Code 87 is much simpler to troubleshoot. Start by making sure the inertia switch has not been tripped. (Up under the dash near the e-brake ratcheting mechanism). Just push the red plunger down to be sure its not tripped. Once you are certain of that check for battery voltage (approx. +12VDC) at both sides of the switch wiring. If you have battery voltage but still no start, check that you have less than 5 ohms resistance between pin 22 of the PCM and the fuel pump relay (wire color at the PCM should be the same at the FP relay). If the resistance does not exceed 5 ohms, replace the fuel pump relay. If that doesn't fix it, you are into larger issues like a dead PCM.

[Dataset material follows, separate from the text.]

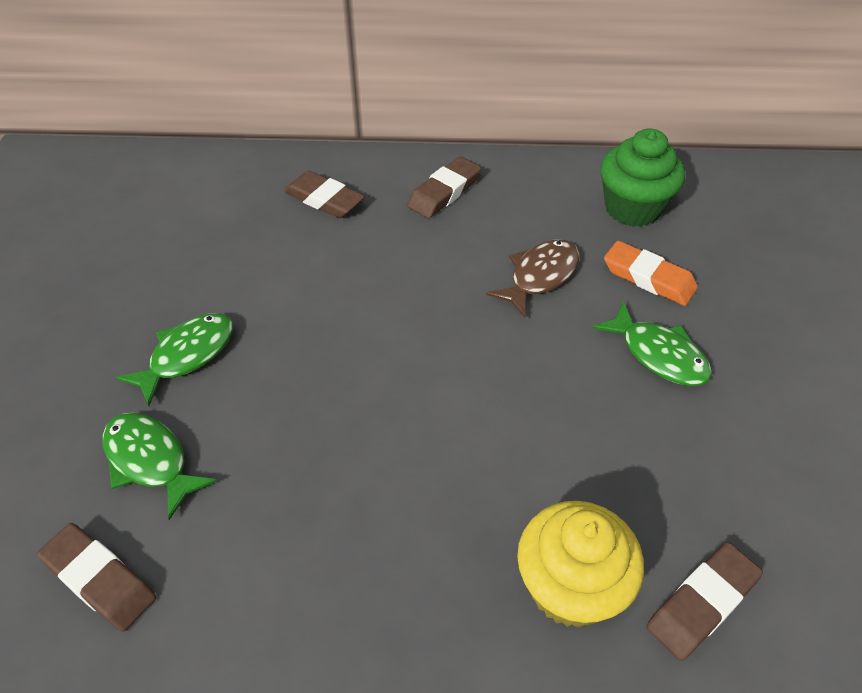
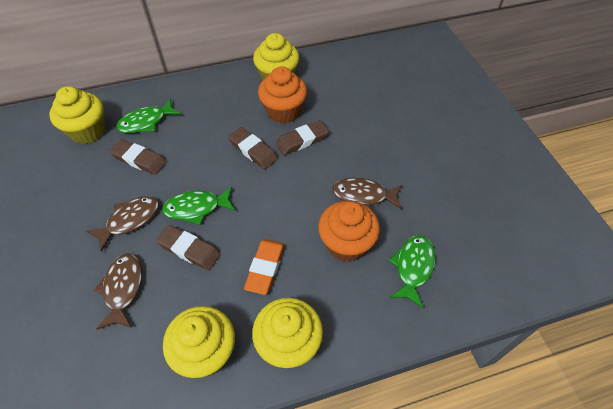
brown fish: [486,239,580,318] = 1 -> [86,196,159,252] [94,253,142,330] [332,177,402,209] = 3
green cupcake: [600,128,685,227] = 1 -> none = 0
orange cupcake: none = 0 -> [258,66,307,124] [318,200,380,262] = 2
yellow cupcake: [517,501,644,628] = 1 -> [49,86,105,144] [163,306,235,378] [252,298,323,368] [253,33,299,81] = 4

Well, I replaced my ground wire and cleaned up all the connections I could find with a wire brush and I seem to be getting it to turn over every time now. However, turning over apparently doesn't help when you have no spark at all. As soon as I fix one problem, another pops up. I adjusted the timing to see if that would help it run any smoother and then turned the truck off. Now it won't start again. It will crank every time, but there seems to be no spark at all. A friend tested everything for me and the problem seemed to be the ignition coil, so I put on a brand new one, but it still isn't getting spark. Plugs and wires themselves are pretty new and seem to test fine. Cap and rotor are pretty new as well. No codes at all for this problem. Not sure where to look next for the cause.
Replace or rebuild distributor, it might be the stator in distributor, or the pickup module in the distributor. I had to rebuild my distributor after trying for 5 day to troubleshoot the problem using a Haynes manual. Finally broke down and took the distributor apart and put it back together again. Along with a new ICM (Gray). Oh, and a new coil that I didn't need anyway.